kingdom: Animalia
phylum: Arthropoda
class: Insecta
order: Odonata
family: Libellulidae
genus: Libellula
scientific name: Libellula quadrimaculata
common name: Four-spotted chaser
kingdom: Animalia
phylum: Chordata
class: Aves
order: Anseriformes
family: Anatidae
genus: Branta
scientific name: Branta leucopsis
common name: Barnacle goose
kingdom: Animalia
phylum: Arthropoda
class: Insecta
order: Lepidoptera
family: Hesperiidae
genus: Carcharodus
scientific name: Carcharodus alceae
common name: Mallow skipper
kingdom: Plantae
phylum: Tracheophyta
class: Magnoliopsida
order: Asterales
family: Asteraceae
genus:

- - - -

** Task description **
Reproduce the listing without any changes, starting at the line that contains "family: Anatidae" and continuing through its last line.

** Solution for this exercise **
family: Anatidae
genus: Branta
scientific name: Branta leucopsis
common name: Barnacle goose
kingdom: Animalia
phylum: Arthropoda
class: Insecta
order: Lepidoptera
family: Hesperiidae
genus: Carcharodus
scientific name: Carcharodus alceae
common name: Mallow skipper
kingdom: Plantae
phylum: Tracheophyta
class: Magnoliopsida
order: Asterales
family: Asteraceae
genus:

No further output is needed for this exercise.